Dec. 10 (Bloomberg) -- Washington has no shortage of fiscal disasters to grapple with. Raising the debt ceiling shouldn’t be one of them.
No member of Congress, of either party, looks forward to going on the record to support an increase in the amount of money the U.S. government can borrow -- and therefore spend. That’s why these debt-ceiling votes have become such irresistible political targets.
Now President Barack Obama, adopting a proposal first made last year by Senate Minority Leader Mitch McConnell, has offered a way for members of Congress to make their political point -- without harming the markets, the economy, or the full faith and credit of the United States. If Republican members would drop their resistance, Congress and the White House could move on with the more important task of getting the federal government’s budget deficit under control.
Recent estimates project that the U.S. will hit its $16.4 trillion debt limit in the last week of December, and will be able to muddle through until February by delaying certain payments and shifting money among various government accounts. Republicans are saying they won’t approve an increase in the debt limit without spending cuts in exchange.

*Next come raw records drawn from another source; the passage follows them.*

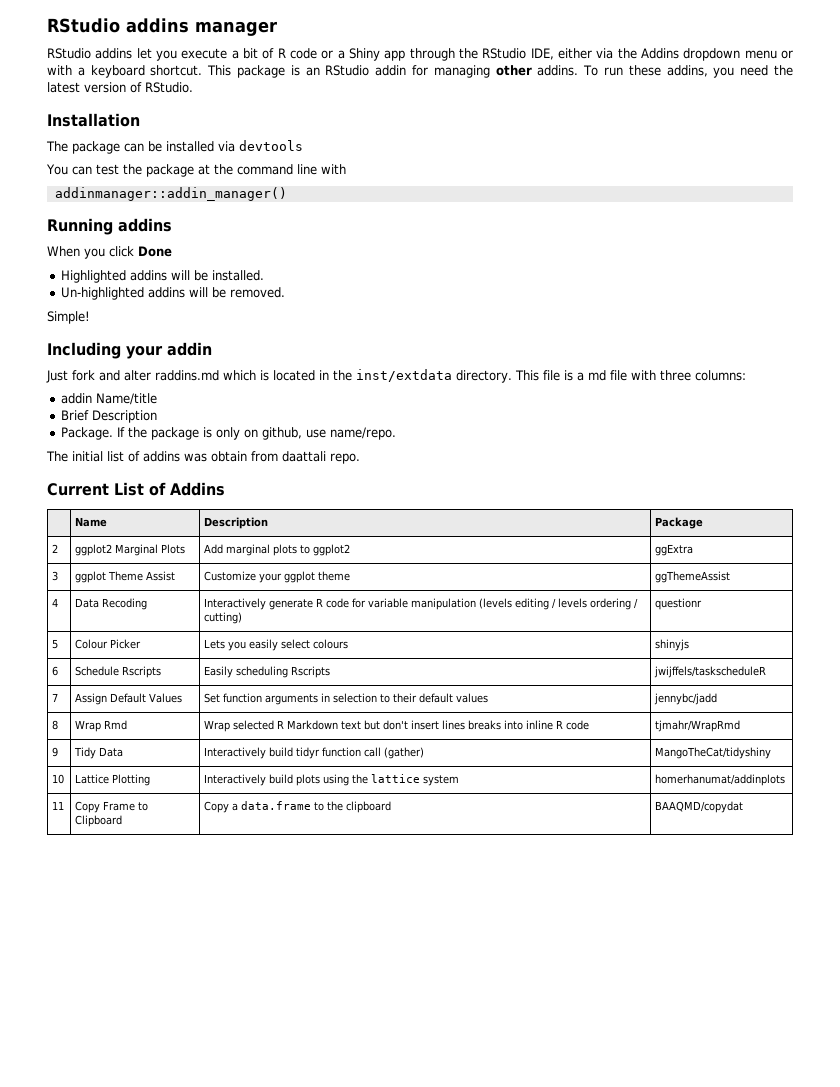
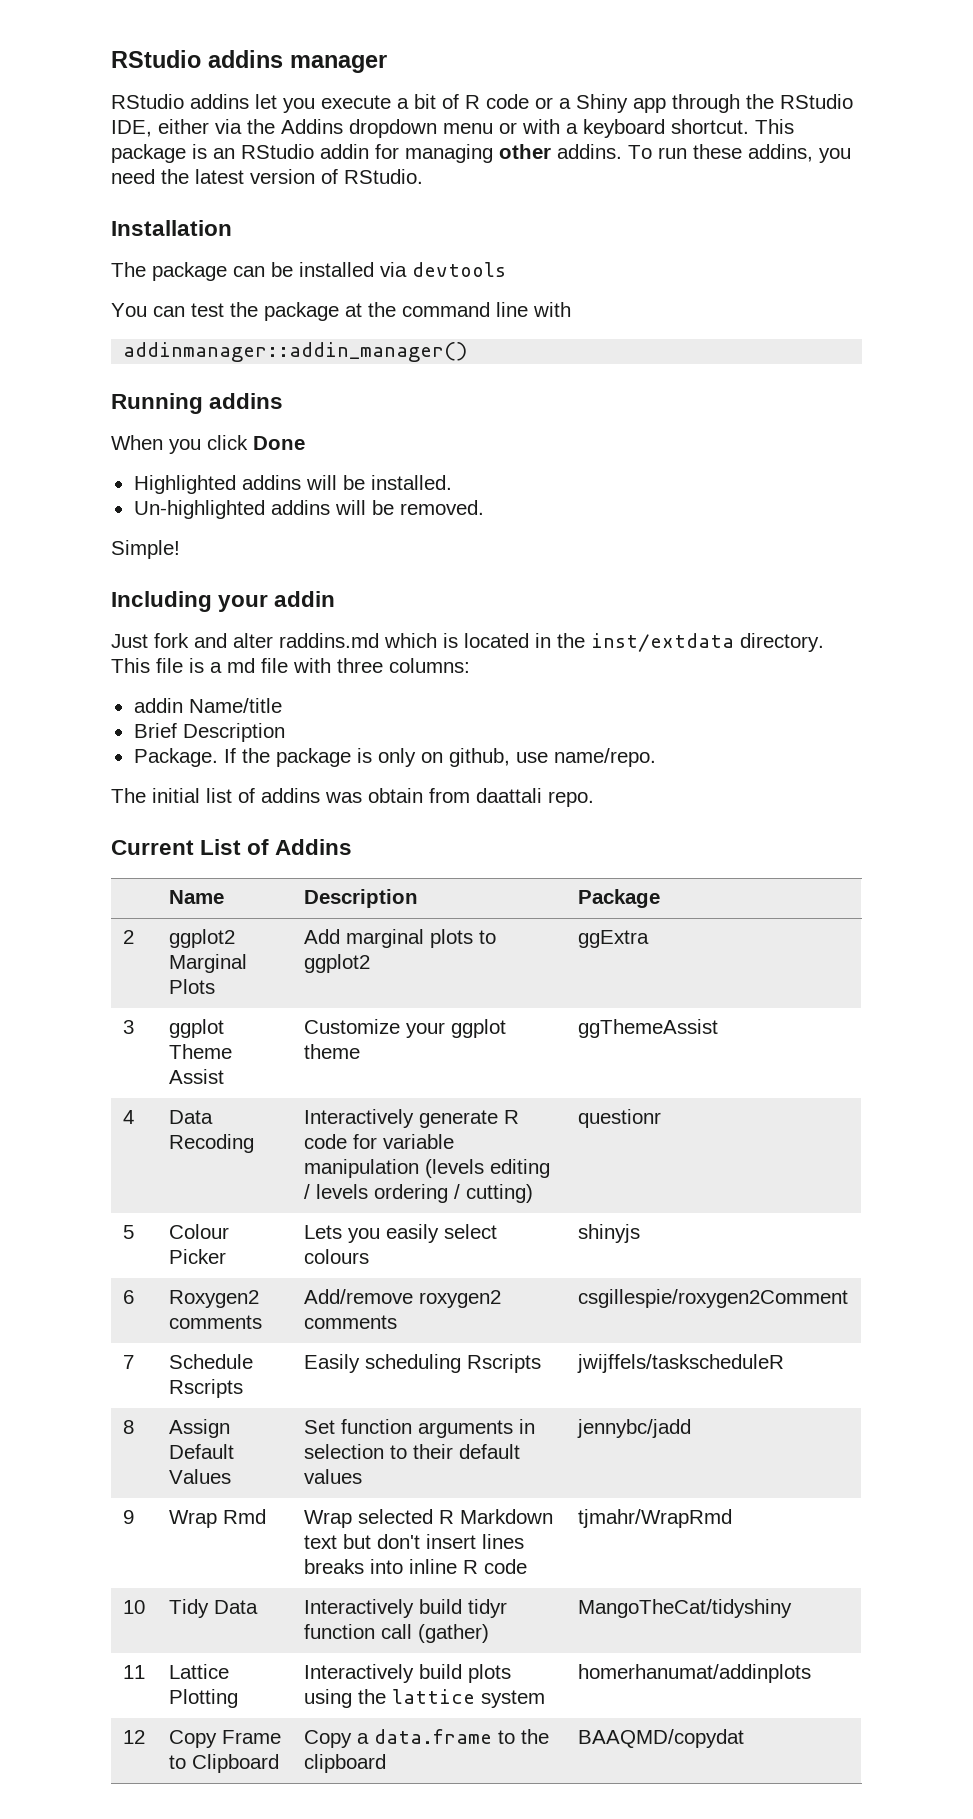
(59, 671) none -> [168,1290,259,1308] [168,1315,262,1329] [303,1289,501,1308] [303,1315,397,1329] [577,1289,848,1308] [122,1355,134,1369] | Roxygen2 comments | Add/remove roxygen2 comments | csgillespie/roxygen2Comment // 7
[52,693,59,702] 7 -> [122,1420,134,1434] 8
[52,720,59,730] 8 -> [122,1510,134,1524] 9
[52,747,59,757] 9 -> [122,1600,145,1614] 10
[52,774,65,784] 10 -> [122,1665,145,1679] 11
[52,801,65,810] 11 -> [122,1730,145,1744] 12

It’s time to end this congressional chokehold, which is not merely symbolic of Washington dysfunction but has real consequences. The U.S. will have $18.9 billion in higher interest payments over the next decade as a result of last year’s gamesmanship. The threat of U.S. default makes investors nervous, harms the economy and weakens the nation’s hand in its dealings with other countries.
Obama’s sensible plan would give the White House more power over the debt ceiling so the U.S. can avoid this sideshow. Under his proposal, the president would be required to notify Congress when the U.S. is within reach of its borrowing limit and request an increase. Congress could then register its objection by passing a resolution to reject the increase -- and the president could then veto it, allowing the U.S. to borrow more money.
Although it’s modeled on a proposal McConnell made during last year’s debt-ceiling hijinks, Republicans now oppose the idea. McConnell called Obama’s idea “a power grab” and vowed to keep control of the “federal credit card” limit with Congress.
Memo to McConnell and his fellow Republicans: You already have that power. The debt limit is simply the mechanism by which the U.S. borrows money to pay for existing commitments. Because the U.S. runs a budget deficit, the Treasury Department must borrow money to finance all sorts of things Congress has previously authorized -- from interest payments to national defense to Social Security checks to government salaries.
To extend McConnell’s analogy: Republicans (and more than a few Democrats) may think that the government is putting too much on its credit card. That’s a different argument. To reduce its debt, the federal government has to stop putting so much stuff on its card in the first place. It can’t just say it’s going to stop paying for what it has already bought, which is what rejecting a debt-limit increase would amount to.
There are legitimate reasons to want to reduce how much money the U.S. borrows. The nation’s debt load is already at about 73 percent of gross domestic product -- its highest level since 1950 -- and is projected to grow to 93 percent by 2022 absent any serious deficit reduction efforts, according to the Congressional Budget Office. That level would be calamitous for the U.S. economy, leading to reduced saving, higher interest rates, lower income growth and more borrowing from abroad.
Averting this scenario will require the U.S. to reduce its budget deficit through a combination of less spending and more revenue. Washington is already trying to deal with those challenges -- albeit in a tortured fashion -- as it works to prevent more than $600 billion in spending cuts and tax increases from going into effect next year. Those negotiations are the appropriate forum for dealing with the unsustainable fiscal situation.
Congress has enough to fight about. Taking the debt-limit authority out of its hands would allow lawmakers to concentrate on fixing the nation’s fiscal woes and force them to find legitimate ways to curb spending.